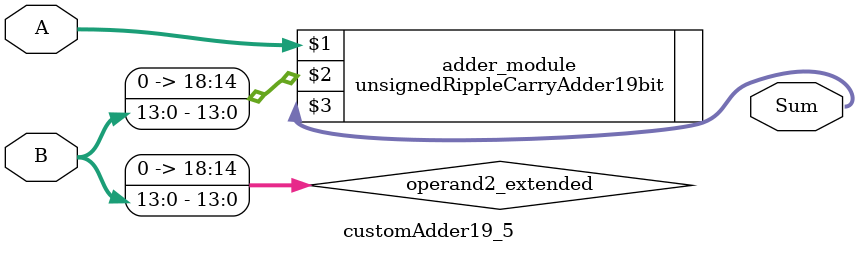
<source format=v>

module customAdder19_5(
                    input [18 : 0] A,
                    input [13 : 0] B,
                    
                    output [19 : 0] Sum
            );

    wire [18 : 0] operand2_extended;
    
    assign operand2_extended =  {5'b0, B};
    
    unsignedRippleCarryAdder19bit adder_module(
        A,
        operand2_extended,
        Sum
    );
    
endmodule
        
</source>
• • • •
The records above must be repeated in full and exactly, but without any of the pictures.

- **ANSWER SPACE**
<source format=v>

module customAdder19_5(
                    input [18 : 0] A,
                    input [13 : 0] B,
                    
                    output [19 : 0] Sum
            );

    wire [18 : 0] operand2_extended;
    
    assign operand2_extended =  {5'b0, B};
    
    unsignedRippleCarryAdder19bit adder_module(
        A,
        operand2_extended,
        Sum
    );
    
endmodule
        
</source>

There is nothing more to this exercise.